Monday, April 11, 2011

Monday, April 11th

For Wednesday's class, we're supposed to have pages 1-28 of Bogost read. Now we're going to get a presentation on the Sims, then Laura's going to introduce us to Bogost.

I thought we were going to be playing The Sims today, but we aren't, but Laura says that we can send 5-6 people into the game lab to play then come back and send the next group over.

Laura's story of Bogost:

Very famous game theorist at Georgia Tech. He got his Ph.D. at UCLA in comparative literature. He worked for Persuasive Games at the same time. In order to get a Ph.D, you have to go to 6 years of schooling after college, and you apparently get pleasure as opposed to money. You have to get an MA before a Ph.D, know two languages other than English, take a ton of exams, get a job, then publish a book within 5 years of being hired. So when Bogost finally turned in his dissertation after 10 years, it apparently sucked so bad that they failed him. He went on to become very famous and do a lot of good things, which shows that you should always pick yourself up and keep on keepin on.

"Video games are an expressive medium." Bogost will talk about games as art, and will give us a way of analyzing them called "procedural rhetoric."


  • The Sims Presentation
    • Brought the player into the individual home
    • Plumbob
      • Diamond shape that hangs over the player’s avatar person
    • You can control his every move or give him free will and let him do what he wants
    • Sandbox game
      • No rules
      • Do whatever you want
      • Control their daily lives
        • Cooking, eating, relationships, learning
      • Creative outlet
        • Design
        • Narrative
    • o   History
      • Created by Will Wright, creator of Sim City in 1989
      • 6.3 copies sold worldwide by March 2002
    • Expansion packs
      • Livin’ Large
      • House Party
      • Hot Date
      • Vacation
      • Unleashed
      • Superstar
      • Makin’ Magic
      • Player Modifications
      • Give you a ton of different things you can do with your sims
    • The Sims 2 and Expansions
      • Released 2004
      • Selling a record 1 million copies in first 10 days
      • Features
        • University
        • Nightlife
        • Open for Business
        • Pets
        • Seasons
        • Bon voyage
        • Free Time
        • Apartment Life
      • Almost on a 6 month cycle
      • Characters were able to slump and slouch rather than being stiff and 2 dimensional
      • Don’t have to buy all of them, but you have to have the base game then you can add the expansion packs to them in any order
    • The Sims 3
      • World Adventures
      • Ambitions
      • Late Night
      • Generations
        • May 2011
      • Players have been collaborating with each other for years
        • Medieval was a really big theme, and EA liked it, so they released Sims Medieval
    • Set in Medieval times
    • Can have quests and lords and stuff
      • Create a World Tool
      • Create a Pattern Tool
    • Modifications
      • Players dissect the code and make their own modifications
      • Player communities would share them
      • Items, skins, clothes
      • The Sims 2 Content Manager Tool
      • The Sims 2 Home Crafter Tool
      • The Exchange & Your Sim Page
      • Apparently you can download mods that allow you to work with Mario and Luigi stuff, be Lady Gaga, things like that


We started a discussion of whether The Sims is a game or not. I think it is just because I used to play it a lot, but there really isn't any ultimate goal or end to it, which is essential in the definition of a game. Also, the difference between WoW and the Sims is that WoW is online and you have to interact with a ton of people in order to succeed in the game, whereas with the Sims you're all by yourself and working with fictional characters within the game itself.

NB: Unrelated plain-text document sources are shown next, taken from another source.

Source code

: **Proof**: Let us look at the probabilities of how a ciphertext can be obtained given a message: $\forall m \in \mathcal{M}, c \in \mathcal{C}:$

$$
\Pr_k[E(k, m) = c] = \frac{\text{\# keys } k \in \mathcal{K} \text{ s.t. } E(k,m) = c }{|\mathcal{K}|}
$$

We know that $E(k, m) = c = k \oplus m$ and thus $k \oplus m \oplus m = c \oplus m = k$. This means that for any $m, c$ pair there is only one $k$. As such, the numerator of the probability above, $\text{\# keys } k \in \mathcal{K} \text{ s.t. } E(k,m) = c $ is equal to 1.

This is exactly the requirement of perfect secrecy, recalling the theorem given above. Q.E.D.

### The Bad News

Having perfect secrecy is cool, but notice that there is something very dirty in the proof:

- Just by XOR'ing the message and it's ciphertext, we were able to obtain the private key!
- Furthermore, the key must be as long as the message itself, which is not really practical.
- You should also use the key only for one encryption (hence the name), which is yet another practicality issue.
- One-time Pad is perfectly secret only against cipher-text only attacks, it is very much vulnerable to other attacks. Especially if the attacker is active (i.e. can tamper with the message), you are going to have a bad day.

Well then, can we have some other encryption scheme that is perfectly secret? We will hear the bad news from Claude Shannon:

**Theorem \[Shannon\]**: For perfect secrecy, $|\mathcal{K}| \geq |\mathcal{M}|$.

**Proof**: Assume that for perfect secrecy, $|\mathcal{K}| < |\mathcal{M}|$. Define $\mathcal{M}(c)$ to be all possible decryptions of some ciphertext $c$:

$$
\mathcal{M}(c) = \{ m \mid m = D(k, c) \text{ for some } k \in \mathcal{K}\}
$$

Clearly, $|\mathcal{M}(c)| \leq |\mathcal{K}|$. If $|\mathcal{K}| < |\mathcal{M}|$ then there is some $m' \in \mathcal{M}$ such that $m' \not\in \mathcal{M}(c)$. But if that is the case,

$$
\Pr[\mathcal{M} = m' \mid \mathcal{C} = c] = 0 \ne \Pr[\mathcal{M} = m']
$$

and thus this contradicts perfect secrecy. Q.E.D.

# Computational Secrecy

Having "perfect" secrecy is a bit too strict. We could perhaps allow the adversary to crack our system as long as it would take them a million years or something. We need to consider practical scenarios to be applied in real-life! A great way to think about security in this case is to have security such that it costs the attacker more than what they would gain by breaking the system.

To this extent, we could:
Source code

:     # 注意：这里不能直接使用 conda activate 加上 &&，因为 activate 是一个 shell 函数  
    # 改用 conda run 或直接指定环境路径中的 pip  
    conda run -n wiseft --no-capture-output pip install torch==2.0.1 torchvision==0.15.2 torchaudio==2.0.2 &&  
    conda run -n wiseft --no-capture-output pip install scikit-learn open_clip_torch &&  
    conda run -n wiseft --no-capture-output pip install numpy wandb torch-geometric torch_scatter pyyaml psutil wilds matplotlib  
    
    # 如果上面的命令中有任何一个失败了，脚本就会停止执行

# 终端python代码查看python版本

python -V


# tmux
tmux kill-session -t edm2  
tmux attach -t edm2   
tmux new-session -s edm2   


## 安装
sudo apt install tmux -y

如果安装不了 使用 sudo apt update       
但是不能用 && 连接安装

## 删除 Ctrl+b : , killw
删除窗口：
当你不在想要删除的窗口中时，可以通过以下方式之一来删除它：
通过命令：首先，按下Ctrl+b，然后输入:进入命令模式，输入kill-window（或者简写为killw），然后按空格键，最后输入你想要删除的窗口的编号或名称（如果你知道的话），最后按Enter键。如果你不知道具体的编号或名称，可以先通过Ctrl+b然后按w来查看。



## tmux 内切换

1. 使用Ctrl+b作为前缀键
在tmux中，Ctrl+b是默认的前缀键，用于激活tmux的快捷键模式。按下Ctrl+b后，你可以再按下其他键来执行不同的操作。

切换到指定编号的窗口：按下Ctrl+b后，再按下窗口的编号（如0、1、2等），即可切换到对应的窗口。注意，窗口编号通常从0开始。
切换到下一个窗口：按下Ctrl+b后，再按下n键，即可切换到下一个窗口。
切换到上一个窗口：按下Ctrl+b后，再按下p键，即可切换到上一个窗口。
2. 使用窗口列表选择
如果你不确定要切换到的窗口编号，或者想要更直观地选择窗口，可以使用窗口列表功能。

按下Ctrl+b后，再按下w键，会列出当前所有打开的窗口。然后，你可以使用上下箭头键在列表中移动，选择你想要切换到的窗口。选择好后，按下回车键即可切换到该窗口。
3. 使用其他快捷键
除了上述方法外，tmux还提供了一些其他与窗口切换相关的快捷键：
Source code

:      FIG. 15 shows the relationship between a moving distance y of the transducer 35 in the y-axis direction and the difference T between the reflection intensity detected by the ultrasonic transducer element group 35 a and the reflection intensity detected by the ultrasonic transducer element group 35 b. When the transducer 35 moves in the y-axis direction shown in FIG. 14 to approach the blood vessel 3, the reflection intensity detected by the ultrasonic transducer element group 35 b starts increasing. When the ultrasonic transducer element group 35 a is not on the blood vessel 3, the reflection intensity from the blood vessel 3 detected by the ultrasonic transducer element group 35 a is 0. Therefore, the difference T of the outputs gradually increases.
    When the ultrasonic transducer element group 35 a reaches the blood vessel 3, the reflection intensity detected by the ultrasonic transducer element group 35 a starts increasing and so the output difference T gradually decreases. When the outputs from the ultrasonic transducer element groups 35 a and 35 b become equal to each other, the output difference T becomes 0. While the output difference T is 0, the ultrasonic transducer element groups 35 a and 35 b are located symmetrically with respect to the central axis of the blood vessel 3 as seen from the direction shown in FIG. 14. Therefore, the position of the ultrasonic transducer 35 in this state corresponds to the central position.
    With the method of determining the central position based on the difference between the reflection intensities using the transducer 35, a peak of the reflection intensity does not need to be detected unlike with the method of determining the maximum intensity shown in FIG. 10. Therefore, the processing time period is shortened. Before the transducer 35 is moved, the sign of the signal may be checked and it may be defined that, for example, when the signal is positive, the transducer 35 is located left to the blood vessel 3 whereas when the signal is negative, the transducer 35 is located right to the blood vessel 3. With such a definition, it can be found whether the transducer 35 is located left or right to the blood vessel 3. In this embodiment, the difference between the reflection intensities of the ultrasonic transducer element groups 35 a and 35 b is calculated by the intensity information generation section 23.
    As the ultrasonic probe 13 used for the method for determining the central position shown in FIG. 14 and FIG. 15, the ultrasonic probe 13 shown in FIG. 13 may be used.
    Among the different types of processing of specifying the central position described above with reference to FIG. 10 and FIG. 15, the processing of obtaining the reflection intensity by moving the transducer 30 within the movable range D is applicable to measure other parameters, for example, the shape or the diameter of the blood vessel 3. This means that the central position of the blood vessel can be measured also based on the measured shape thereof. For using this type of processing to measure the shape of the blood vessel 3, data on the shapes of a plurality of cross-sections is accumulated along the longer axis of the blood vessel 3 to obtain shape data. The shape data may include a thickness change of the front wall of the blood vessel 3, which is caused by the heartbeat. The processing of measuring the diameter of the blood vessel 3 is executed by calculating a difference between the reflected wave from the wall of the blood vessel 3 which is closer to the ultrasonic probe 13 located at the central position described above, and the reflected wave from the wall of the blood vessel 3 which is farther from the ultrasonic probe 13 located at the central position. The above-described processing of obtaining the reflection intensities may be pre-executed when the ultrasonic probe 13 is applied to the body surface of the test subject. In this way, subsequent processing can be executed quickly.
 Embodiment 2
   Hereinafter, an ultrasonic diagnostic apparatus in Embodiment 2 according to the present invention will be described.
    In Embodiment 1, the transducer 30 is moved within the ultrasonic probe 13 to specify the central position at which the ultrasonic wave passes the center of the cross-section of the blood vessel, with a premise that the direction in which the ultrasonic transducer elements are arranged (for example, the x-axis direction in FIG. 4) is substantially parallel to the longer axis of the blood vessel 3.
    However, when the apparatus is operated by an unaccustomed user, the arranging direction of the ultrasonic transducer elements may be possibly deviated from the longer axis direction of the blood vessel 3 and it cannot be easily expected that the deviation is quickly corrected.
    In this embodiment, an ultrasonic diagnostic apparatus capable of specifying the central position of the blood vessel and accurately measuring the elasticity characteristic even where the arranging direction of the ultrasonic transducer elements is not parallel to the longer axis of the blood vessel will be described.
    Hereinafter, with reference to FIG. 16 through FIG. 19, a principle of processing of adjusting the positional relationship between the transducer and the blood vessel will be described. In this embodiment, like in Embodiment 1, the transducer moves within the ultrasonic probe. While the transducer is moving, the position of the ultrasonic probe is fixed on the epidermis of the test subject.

Are games forcing us to behave in ways that are more mechanical than the ways books make us behave? Well, they both make us perform a certain procedure in order to fully experience what the medium has to offer. Laura showed that reading a book is procedural.


Is there anything human that is not a biological or cultural procedure? I don't think that there is because what makes up a human's existence is his ability to utilize the contrast of nature (biological procedures) and nurture (cultural procedures). In other words, the combination of these two aspects in one's life is what makes him the person he becomes. With both, biological and cultural, come certain procedures that define how he reacts in certain situations and how he sees the world around him, and all these things accumulate to represent everything that is "human." Laura thought my answer was really good. Bam.